Exercises to complete
a – In the thread on the element-wise maximum of two sparse matrices, transcribe the passage that begins at the words "np.maximum(X.A, Y.A)" and stop after "keys = list(set(Xdict.iterkeys()).union(Ydict.iterkeys()))".
b – According to the thread on the element-wise maximum of two sparse matrices, what is the drawback of the easy solution np.maximum(X.A, Y.A) when the matrices have large dimensions?

Element-wise maximum of two sparse matrices

This did the trick:

def maximum (A, B):
    BisBigger = A-B
    BisBigger.data = np.where(BisBigger.data < 0, 1, 0)
    return A - A.multiply(BisBigger) + B.multiply(BisBigger)

No, there's no built-in way to do this in scipy.sparse. The easy solution is

np.maximum(X.A, Y.A)

but this is obviously going to be very memory-intensive when the matrices have large dimensions and it might crash your machine. A memory-efficient (but by no means fast) solution is

# convert to COO, if necessary
X = X.tocoo()
Y = Y.tocoo()

Xdict = dict(((i, j), v) for i, j, v in zip(X.row, X.col, X.data))
Ydict = dict(((i, j), v) for i, j, v in zip(Y.row, Y.col, Y.data))

keys = list(set(Xdict.iterkeys()).union(Ydict.iterkeys()))

Given information
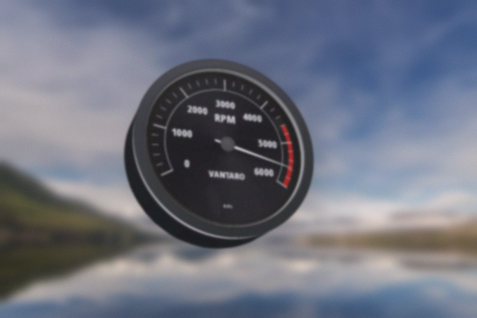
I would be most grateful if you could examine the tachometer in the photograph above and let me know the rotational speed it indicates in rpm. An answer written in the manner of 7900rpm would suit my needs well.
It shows 5600rpm
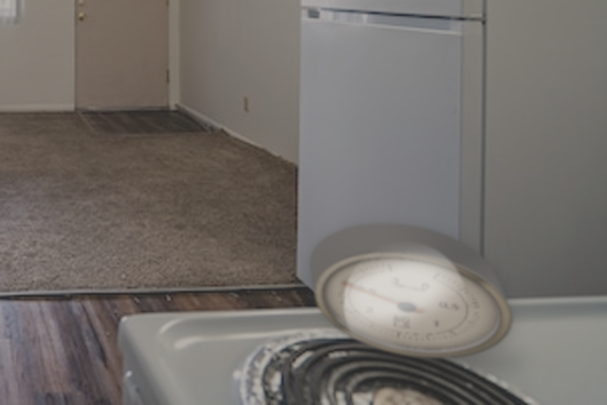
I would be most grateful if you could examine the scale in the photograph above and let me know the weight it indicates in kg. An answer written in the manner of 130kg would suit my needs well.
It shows 2.5kg
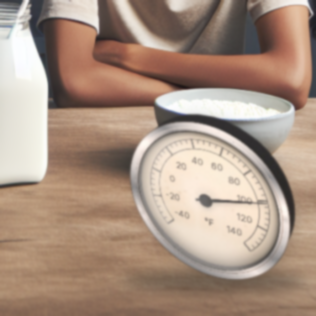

Activity answers
a –
np.maximum(X.A, Y.A)

but this is obviously going to be very memory-intensive when the matrices have large dimensions and it might crash your machine. A memory-efficient (but by no means fast) solution is

# convert to COO, if necessary
X = X.tocoo()
Y = Y.tocoo()

Xdict = dict(((i, j), v) for i, j, v in zip(X.row, X.col, X.data))
Ydict = dict(((i, j), v) for i, j, v in zip(Y.row, Y.col, Y.data))

keys = list(set(Xdict.iterkeys()).union(Ydict.iterkeys()))

b – It is very memory-intensive and might crash the machine.